• [Exercise instructions] Rewrite the passage of the winter barbecue entry starting with "The barbecue is" and going on through "let them roast.", swapping every "fire" for "flame".

• [Document excerpt]
06-II-2012.

More snow fell, more than half a meter now. On a whim we decided to barbecues, second time this winter. This time not in the garage, but rather in the basement. It's got a door, a window, there's always some draft, it will drag out the snow. She is used to smoke, she's stoking the boiler every morning.

The barbecue is the tiny tinny piece of shit that dad gave us. It may have good ergonomy, the grille is wide and narrow, fits just two rows of steaks so you never have to hold your hand over the fire for too long, it's easier to maneuver. It's hard to spread the fire evenly, there's always a cold spot somewhere.

I shot with the nokla and came to conclusion that the short frequency range is not the problem of cheap cameras, it's the long one. The infrared affects the red and blue sensors, so the fire comes up almost purplish.

To stop the fire we didn't bring any water, there's snow. Just dragged enough handfuls from the window and let them roast.

At SFBC there's a problem that the doc-to-pdf converter works on Nick's account. Now he's gone, his account deleted and this sits silent like shit in the grass and doesn't work for who knows how many weeks. I detest m$'s task scheduler, there's too much screwy administration (and bugs) to it, it not only requires an account under which to run a task, but also its password. If anything happens to the account (or the password), it stops running it. Of course it reports this, in the system log, among other thousands of such entries every day, which mean nothing and nobody ever checks them. So both my things which rely on it (the other one is Lab) are written so that each time they check anything that cropped up since the last successful run, no matter when that was.

• [Dataset entries]
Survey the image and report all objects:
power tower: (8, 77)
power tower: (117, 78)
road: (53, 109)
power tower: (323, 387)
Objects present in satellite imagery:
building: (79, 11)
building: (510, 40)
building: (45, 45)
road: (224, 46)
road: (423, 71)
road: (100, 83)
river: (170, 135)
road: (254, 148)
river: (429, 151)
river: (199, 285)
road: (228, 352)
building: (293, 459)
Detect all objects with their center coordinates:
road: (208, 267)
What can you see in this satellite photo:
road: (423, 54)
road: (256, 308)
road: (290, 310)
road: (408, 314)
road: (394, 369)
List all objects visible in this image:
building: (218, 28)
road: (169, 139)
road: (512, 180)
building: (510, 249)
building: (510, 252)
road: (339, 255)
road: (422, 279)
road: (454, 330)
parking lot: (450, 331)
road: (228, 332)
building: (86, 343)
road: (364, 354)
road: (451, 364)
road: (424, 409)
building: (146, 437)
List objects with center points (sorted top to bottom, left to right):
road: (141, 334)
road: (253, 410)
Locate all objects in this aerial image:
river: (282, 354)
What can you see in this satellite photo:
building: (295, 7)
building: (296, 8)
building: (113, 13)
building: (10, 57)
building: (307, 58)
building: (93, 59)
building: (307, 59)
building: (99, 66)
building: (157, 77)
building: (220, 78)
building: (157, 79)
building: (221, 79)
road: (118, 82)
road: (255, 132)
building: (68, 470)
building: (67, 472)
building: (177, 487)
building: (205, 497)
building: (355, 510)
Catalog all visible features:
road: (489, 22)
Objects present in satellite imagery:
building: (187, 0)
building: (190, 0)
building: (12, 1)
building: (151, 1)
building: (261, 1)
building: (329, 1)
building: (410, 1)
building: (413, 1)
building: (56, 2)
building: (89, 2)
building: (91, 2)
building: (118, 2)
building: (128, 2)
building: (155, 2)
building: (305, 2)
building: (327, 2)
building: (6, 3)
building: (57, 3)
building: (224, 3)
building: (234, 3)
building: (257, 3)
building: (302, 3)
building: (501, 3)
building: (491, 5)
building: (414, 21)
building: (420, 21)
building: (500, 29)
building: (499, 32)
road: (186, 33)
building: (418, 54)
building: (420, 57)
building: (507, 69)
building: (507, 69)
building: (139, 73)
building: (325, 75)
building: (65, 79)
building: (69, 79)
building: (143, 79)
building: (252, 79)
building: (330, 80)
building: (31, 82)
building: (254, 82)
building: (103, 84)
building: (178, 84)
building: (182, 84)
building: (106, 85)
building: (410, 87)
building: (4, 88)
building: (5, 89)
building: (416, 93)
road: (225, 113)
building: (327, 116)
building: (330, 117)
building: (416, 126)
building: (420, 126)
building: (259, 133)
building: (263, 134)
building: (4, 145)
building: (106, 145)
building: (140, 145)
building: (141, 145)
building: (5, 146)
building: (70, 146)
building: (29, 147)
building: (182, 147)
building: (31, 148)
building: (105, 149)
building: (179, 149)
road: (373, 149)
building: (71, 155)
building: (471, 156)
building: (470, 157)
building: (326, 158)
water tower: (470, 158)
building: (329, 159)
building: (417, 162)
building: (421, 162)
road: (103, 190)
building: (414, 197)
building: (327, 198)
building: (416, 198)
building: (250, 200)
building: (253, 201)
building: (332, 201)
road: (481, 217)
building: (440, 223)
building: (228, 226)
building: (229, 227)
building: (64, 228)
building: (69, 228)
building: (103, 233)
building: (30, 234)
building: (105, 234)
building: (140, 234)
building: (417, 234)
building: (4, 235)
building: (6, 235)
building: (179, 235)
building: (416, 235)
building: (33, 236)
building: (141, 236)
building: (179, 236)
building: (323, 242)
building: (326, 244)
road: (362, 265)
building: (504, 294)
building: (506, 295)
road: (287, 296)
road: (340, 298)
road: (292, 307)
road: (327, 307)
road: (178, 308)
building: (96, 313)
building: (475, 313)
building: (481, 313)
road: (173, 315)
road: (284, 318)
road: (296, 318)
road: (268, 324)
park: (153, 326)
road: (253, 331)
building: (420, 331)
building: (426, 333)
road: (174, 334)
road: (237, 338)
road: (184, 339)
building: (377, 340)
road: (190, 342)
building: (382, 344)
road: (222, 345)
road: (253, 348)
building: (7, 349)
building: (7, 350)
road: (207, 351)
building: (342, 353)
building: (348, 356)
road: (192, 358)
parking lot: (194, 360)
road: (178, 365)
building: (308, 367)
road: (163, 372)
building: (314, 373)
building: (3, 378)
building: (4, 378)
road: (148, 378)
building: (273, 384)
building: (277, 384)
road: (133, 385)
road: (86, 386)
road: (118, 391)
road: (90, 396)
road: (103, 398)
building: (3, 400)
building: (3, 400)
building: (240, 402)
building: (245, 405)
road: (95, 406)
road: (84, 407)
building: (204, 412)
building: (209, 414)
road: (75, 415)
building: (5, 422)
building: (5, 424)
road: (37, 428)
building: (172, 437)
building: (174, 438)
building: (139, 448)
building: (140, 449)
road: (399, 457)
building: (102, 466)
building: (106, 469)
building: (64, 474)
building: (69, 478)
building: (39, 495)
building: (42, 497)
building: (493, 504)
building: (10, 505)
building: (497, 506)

• [Exercise solution]
The barbecue is the tiny tinny piece of shit that dad gave us. It may have good ergonomy, the grille is wide and narrow, fits just two rows of steaks so you never have to hold your hand over the flame for too long, it's easier to maneuver. It's hard to spread the flame evenly, there's always a cold spot somewhere.

I shot with the nokla and came to conclusion that the short frequency range is not the problem of cheap cameras, it's the long one. The infrared affects the red and blue sensors, so the flame comes up almost purplish.

To stop the flame we didn't bring any water, there's snow. Just dragged enough handfuls from the window and let them roast.